Wednesday, October 24, 2012

Batman: The Dark Knight Returns Part 1

In 1986, DC Comics unleashed two of the most important series in comics history, broaching the possibility of mainstream superhero comics as literature. The stories are packed with all the accoutrements of what supposedly makes for good books: symbolism, philosophy, thought-provoking commentary on the human condition. One of those two series, Watchmen, has recently been made into a movie, attempting to take 12 issues and condense the images and words into something like a feature length movie. Audiences who didn’t know the story were put off by the storytelling, in part because of the denseness that faithfulness to the original required. They were also put off by its darkness: people with power are not any better than those without, they just have more ability to do the things they want to do. This is not the stereotypical view of superheroes, supposed paragons of virtue.

While Watchmen has garnered acclaim from mainstream audiences, it actually was the second of the seminal series to come out in 1986. The first, Frank Miller’s Batman: The Dark Knight Returns, was also groundbreaking and arguably had more impact on the comic industry than even Watchmen. I’m not aware that there has ever been any conversation about making a live action movie out the series, but DC has been quietly animating their best storylines of the past 30 years or so, and their latest project is an adaptation of this story of a retired Batman coming back to the service of his city.

Part of what makes The Dark Knight Returns so innovative is its setting; superheroes generally seem to live in the eternal now, always youthful and in fighting trim. But Frank Miller and this adaptation posits a time when Batman has been retired for a decade and the effect this has both on Gotham City and the people who interacted with him. Commissioner Gordon is on the verge of retirement, Harvey Dent (Two Face) has been rehabilitated and is returning to society, and the Joker sits wordlessly and catatonically in a ward in Arkham Asylum, destitute with no Batman to fight. But Gotham City is not at peace—a new gang called the Mutants has risen, and their only interests seem to be anarchy and mayhem. Batman himself is merely a legend, and the criminals in Gotham City have very few fears. Bruce Wayne really is the idle rich now, a powerful figure in the community, gray-haired but still possessing a presence, racing cars for sport in his leisure time.

■ **Information given**

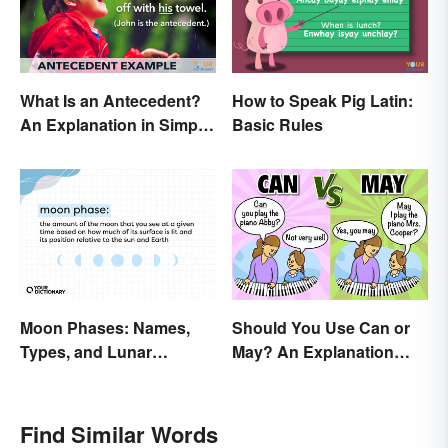
What Is an Antecedent?
How to Speak Pig Latin:
An Explanation in Simple
Basic Rules
Terms
Moon Phases: Names,
Should You Use Can or
Types, and Lunar
May? An Explanation
Calendar
Everyone Can
Understand
Find Similar Words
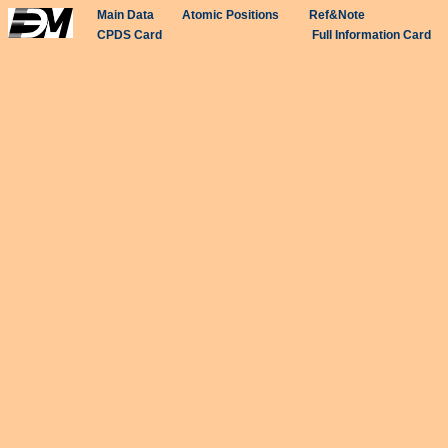
Main Data
Atomic Positions
Ref&Note
CPDS Card
Full Information Card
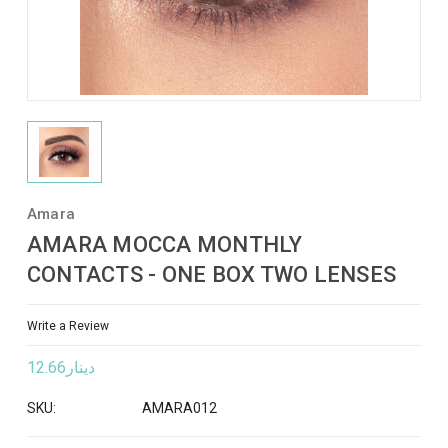
Amara
AMARA MOCCA MONTHLY
CONTACTS - ONE BOX TWO LENSES
Write a Review
دينار12.66
SKU:
AMARA012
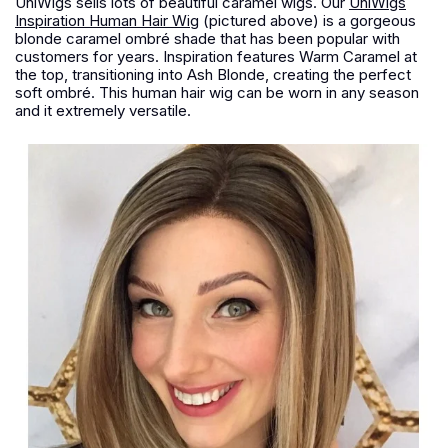
UniWigs sells lots of beautiful caramel wigs. Our
UniWigs
Inspiration Human Hair Wig
(pictured above) is a gorgeous
blonde caramel ombré shade that has been popular with
customers for years. Inspiration features Warm Caramel at
the top, transitioning into Ash Blonde, creating the perfect
soft ombré. This human hair wig can be worn in any season
and it extremely versatile.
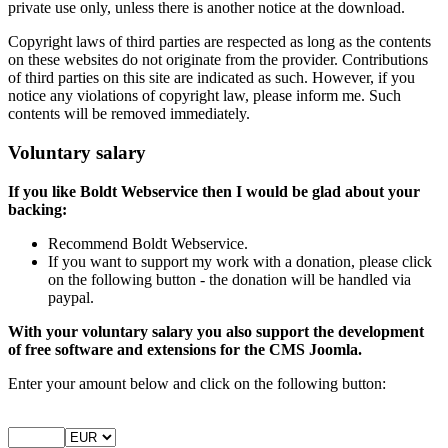
private use only, unless there is another notice at the download.
Copyright laws of third parties are respected as long as the contents
on these websites do not originate from the provider. Contributions
of third parties on this site are indicated as such. However, if you
notice any violations of copyright law, please inform me. Such
contents will be removed immediately.
Voluntary salary
If you like Boldt Webservice then I would be glad about your
backing:
Recommend Boldt Webservice.
If you want to support my work with a donation, please click
on the following button - the donation will be handled via
paypal.
With your voluntary salary you also support the development
of free software and extensions for the CMS Joomla.
Enter your amount below and click on the following button:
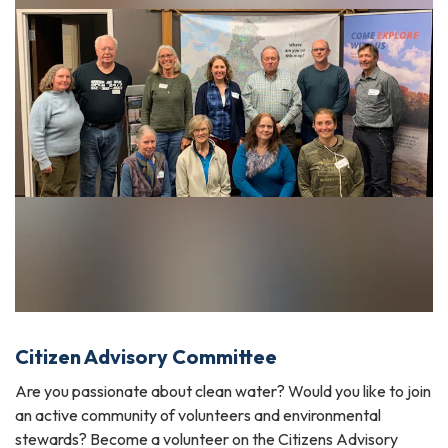
Citizen Advisory Committee
Are you passionate about clean water? Would you like to join
an active community of volunteers and environmental
stewards? Become a volunteer on the Citizens Advisory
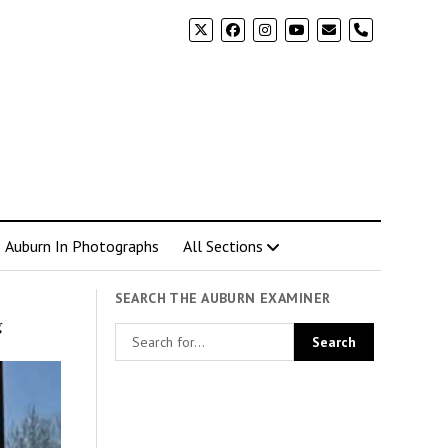
phone
Auburn In Photographs
All Sections
SEARCH THE AUBURN EXAMINER
g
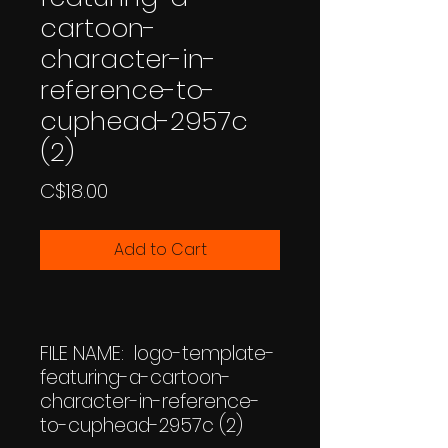
cartoon-
character-in-
reference-to-
cuphead-2957c
(2)
Price
C$18.00
Add to Cart
FILE NAME: logo-template-
featuring-a-cartoon-
character-in-reference-
to-cuphead-2957c (2)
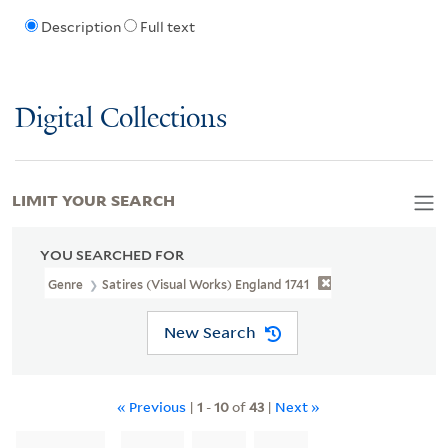
Description
Full text
Digital Collections
LIMIT YOUR SEARCH
YOU SEARCHED FOR
Genre
Satires (Visual Works) England 1741
New Search
« Previous
|
1
-
10
of
43
|
Next »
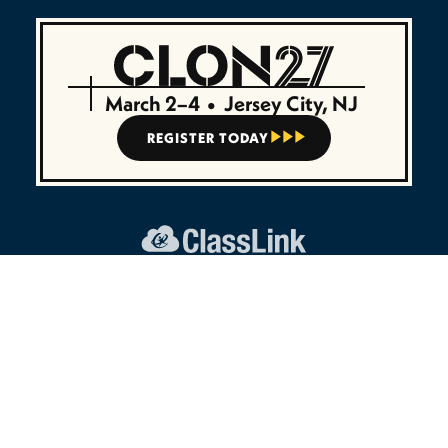
March 2–4
•
Jersey City, NJ
REGISTER TODAY



45 E Madison Ave, Ste 7
Clifton, NJ 07011
Intl:
+1 (888) 963-7550
UK:
+44 (800) 208-8170
CONNECT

■ **Task requirements**
1) Which lines of the listing contain the word "please"? Find and copy each of them.
2) Carry on the Batman review from its final sentence.
The listing is unrelated to the Batman review.

■ **Activity answers**
1)
notice any violations of copyright law, please inform me. Such
If you want to support my work with a donation, please click

2)
After the Mutants murder the parents of a young boy in the streets and their leader openly targets Gordon for assassination before his retirement, Wayne feels the urge to put on the Batman costume again, to return to his city and fulfill the promise he made when he first put it on, “Never again.” The narrative dances along a tenuously thin line here: does Batman exist because of some altruistic desire to serve his city or is he ill, emotionally crippled when not in the costume and compelled by delusions into taking on the role of a messiah? The story also does not answer the question; instead it hangs there as a backdrop as a ruthless Batman sets about saving the things he cares about. The story also plays with the question of the violence that Batman uses to fight crime; while he doesn’t kill, he is not beyond a little torture or temporary maiming to get what he wants.

To fully bring these questions into the foreground, the story uses the device of interspersing news reports from television as segues into scenes. Those reports tend to focus on the average citizens’ response to what is taking place in the city with some people calling Batman a hero for his actions while others think he exacerbates and perhaps causes any problems that may occur. The TV segments come to a sharp focus with an ongoing debate between Bartholomew Wolper, a psychologist who believes that anyone can be rehabilitated but that the Batman is sick and provokes sick responses from his villains, and Lana Lang, a reporter who praises Batman’s efforts to clean up the city, arguing that the hero is a symbol to the people, that anyone can rise up against those who oppress them. It’s important to note that Miller’s original story is decidedly a product of its time, an exploration of the attitudes of the Reagan years in American history and of the idea that certain moral positions demand to be acted upon no matter the cost, and its corollary that might makes right. But these topics do not feel dated at all and have just as much potency as they did when Miller first brought them up.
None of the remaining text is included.